In the table we are searching, let's consider the 3 options Cameron Brink: Stanford, Cameron Boozer: AUM, and Haley Cameron: Eastern Ill.. All 3 options are type: player, therefore we can ignore the filtering and sorting by type as it does not come into play in this example.

We are searching the phrase cameron bri. The results - both Cameron Brink: Stanford and Cameron Boozer: AUM return a search score of 5.1432, whereas Haley Cameron: Eastern Ill. returns a score of 5.22797.

We need / strongly prefer that this search return a higher score for Cameron Brink: Stanford than it does for the other 2 options. Logically, I believe that cameron bri is a closer match to Cameron Brink: Stanford than it is to the other two options, but our index does not agree. It seems that the search is putting no stock into the bri of the search.

How can we modify our MongoDB Atlas Search index definition to better capture that Cameron Brink: Stanford is a better match for cameron bri than the other two options?

1

There are 1 best solutions below

0
Canovice On

Looks like I found a workable solution, with the help of Multiple documents having equal search score in MongoDB Atlas Search - in particular the suggestion to define the label as both autocomplete and text in the index definition seems to be helping.

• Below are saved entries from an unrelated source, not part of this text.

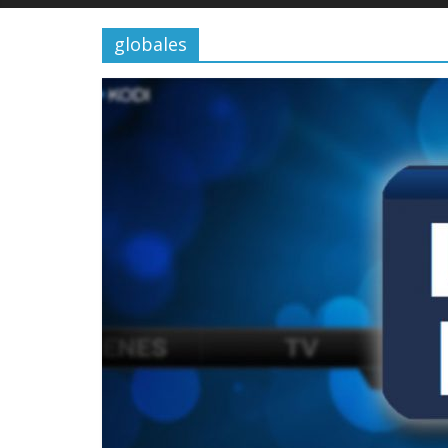
globales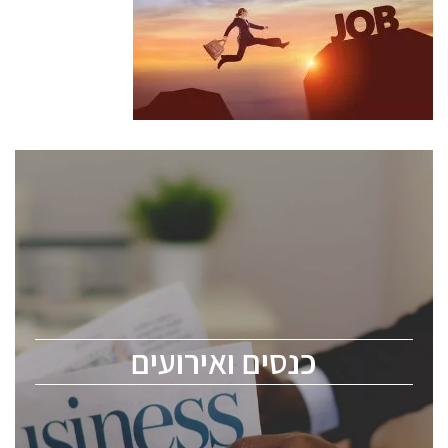
כנסים ואירועים
כנס ChipEx2026 יערך ב-12-13 במאי, 2026. הכנס מיועד
לכל העוסקים בתעשיית הסמיקונדקטור כולל מהנדסים,
מומחים מקצועיים ובכירים.
כנסים ואירועים
ChipEx2026 will be held on May 12-13, 2026. The
conference is intended for everyone involved in the
semiconductor industry, including engineers,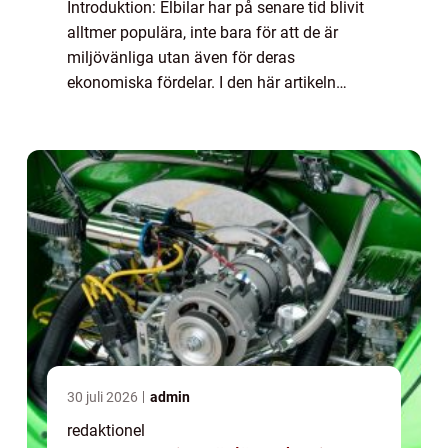
Introduktion: Elbilar har på senare tid blivit
alltmer populära, inte bara för att de är
miljövänliga utan även för deras
ekonomiska fördelar. I den här artikeln
kommer vi att utforska och jämföra elbil vs
bensinbil ekonomi. Vi kommer att ge en
överg...
30 juli 2026
admin
redaktionel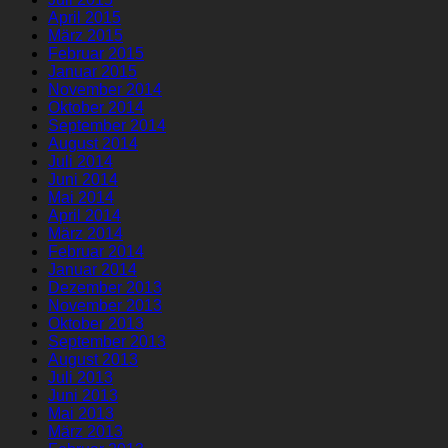
April 2015
März 2015
Februar 2015
Januar 2015
November 2014
Oktober 2014
September 2014
August 2014
Juli 2014
Juni 2014
Mai 2014
April 2014
März 2014
Februar 2014
Januar 2014
Dezember 2013
November 2013
Oktober 2013
September 2013
August 2013
Juli 2013
Juni 2013
Mai 2013
März 2013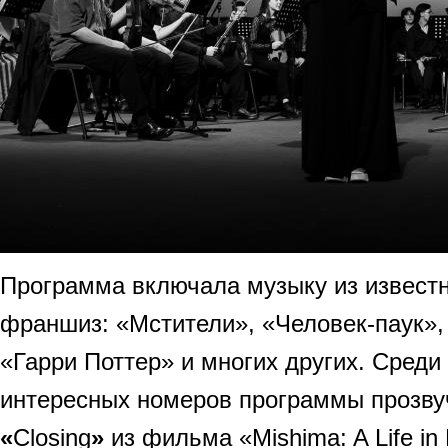
Программа включала музыку из извест
франшиз: «Мстители», «Человек-паук»,
«Гарри Поттер» и многих других. Среди
интересных номеров программы прозву
«
Closing
»
из фильма «Mishima: A Life in 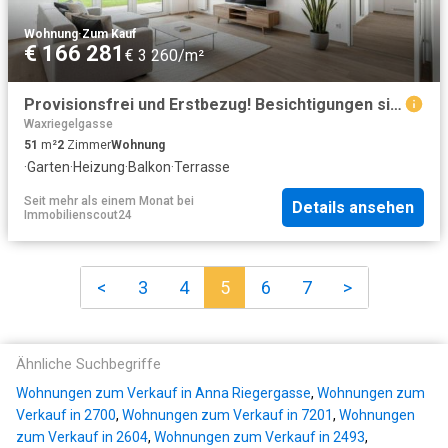
Wohnung
·
Zum Kauf
€ 166 281
€ 3 260/m²
Provisionsfrei und Erstbezug! Besichtigungen sind auch am Wochenende möglich! „Viertel Grün“ Wiener Neustadt! Baufeld 4 2 Zimmer
Waxriegelgasse
51
m²
2
Zimmer
Wohnung
·
Garten
·
Heizung
·
Balkon
·
Terrasse
Seit mehr als einem Monat
bei
Details ansehen
Immobilienscout24
<
3
4
5
6
7
>
Ähnliche Suchbegriffe
Wohnungen zum Verkauf in Anna Riegergasse
,
Wohnungen zum
Verkauf in 2700
,
Wohnungen zum Verkauf in 7201
,
Wohnungen
zum Verkauf in 2604
,
Wohnungen zum Verkauf in 2493
,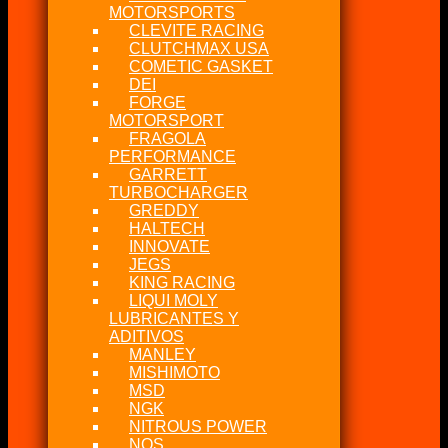
MOTORSPORTS
CLEVITE RACING
CLUTCHMAX USA
COMETIC GASKET
DEI
FORGE
MOTORSPORT
FRAGOLA
PERFORMANCE
GARRETT
TURBOCHARGER
GREDDY
HALTECH
INNOVATE
JEGS
KING RACING
LIQUI MOLY
LUBRICANTES Y
ADITIVOS
MANLEY
MISHIMOTO
MSD
NGK
NITROUS POWER
NOS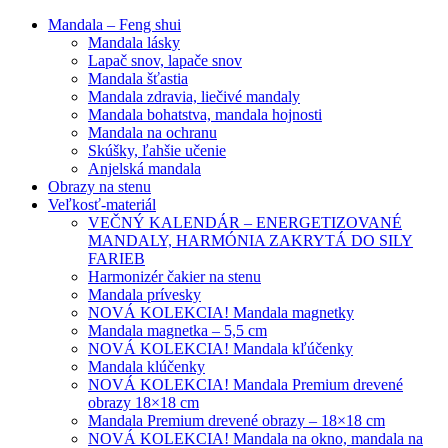
Mandala – Feng shui
Mandala lásky
Lapač snov, lapače snov
Mandala šťastia
Mandala zdravia, liečivé mandaly
Mandala bohatstva, mandala hojnosti
Mandala na ochranu
Skúšky, ľahšie učenie
Anjelská mandala
Obrazy na stenu
Veľkosť-materiál
VEČNÝ KALENDÁR – ENERGETIZOVANÉ
MANDALY, HARMÓNIA ZAKRYTÁ DO SILY
FARIEB
Harmonizér čakier na stenu
Mandala prívesky
NOVÁ KOLEKCIA! Mandala magnetky
Mandala magnetka – 5,5 cm
NOVÁ KOLEKCIA! Mandala kľúčenky
Mandala klúčenky
NOVÁ KOLEKCIA! Mandala Premium drevené
obrazy 18×18 cm
Mandala Premium drevené obrazy – 18×18 cm
NOVÁ KOLEKCIA! Mandala na okno, mandala na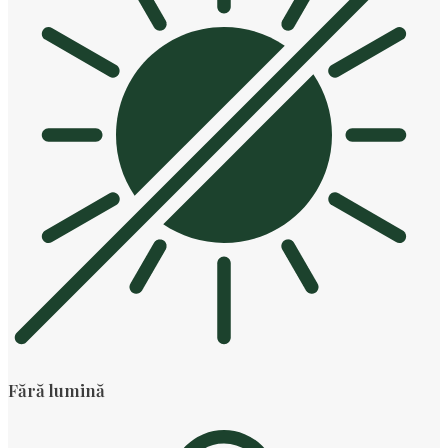
Fără lumină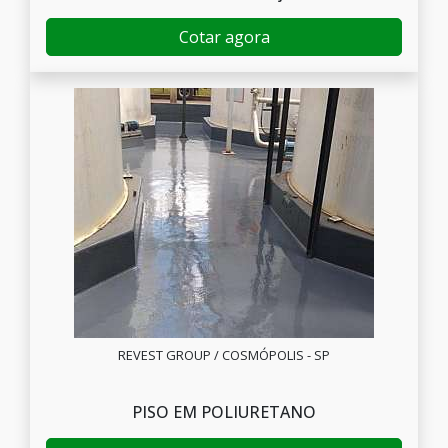
Cotar agora
REVEST GROUP / COSMÓPOLIS - SP
PISO EM POLIURETANO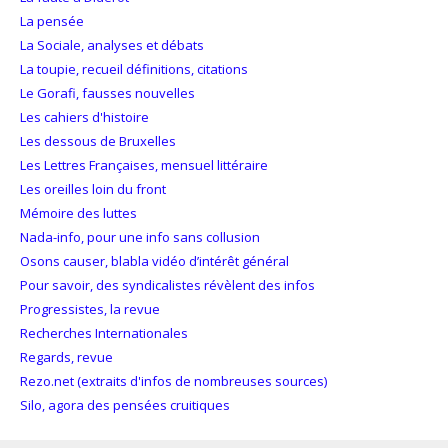
La pensée
La Sociale, analyses et débats
La toupie, recueil définitions, citations
Le Gorafi, fausses nouvelles
Les cahiers d'histoire
Les dessous de Bruxelles
Les Lettres Françaises, mensuel littéraire
Les oreilles loin du front
Mémoire des luttes
Nada-info, pour une info sans collusion
Osons causer, blabla vidéo d’intérêt général
Pour savoir, des syndicalistes révèlent des infos
Progressistes, la revue
Recherches Internationales
Regards, revue
Rezo.net (extraits d'infos de nombreuses sources)
Silo, agora des pensées cruitiques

The compound part of the search in the route has been updated to:

'compound': {
    filter: {
        text: {
            query: filterQuery,
            path: "ptgc"
        }
    },
    should: {
        text: {
            query: `${text}`,
            path: 'label',
            score: { boost: { value: 1 } } 
        }
    },
    must: {
        autocomplete: {
            query: `${text}`,
            path: 'label'
        }
    }
}

This update to the compound search is different from the recommendation that both options be should causes, as I have left the autocomplete as a must clause.

Cameron Brink: Stanford gets a score of 8.795, second only to the option Cameron Williams: Bridgewater (VA) at 8.82, which is okay makes sense given the match of bri to bridgewater for this option.

Cameron Boozer: AUM returns the same previous score of 5.1432, same with Haley Cameron: Eastern Ill. returning a score of 5.22797 still.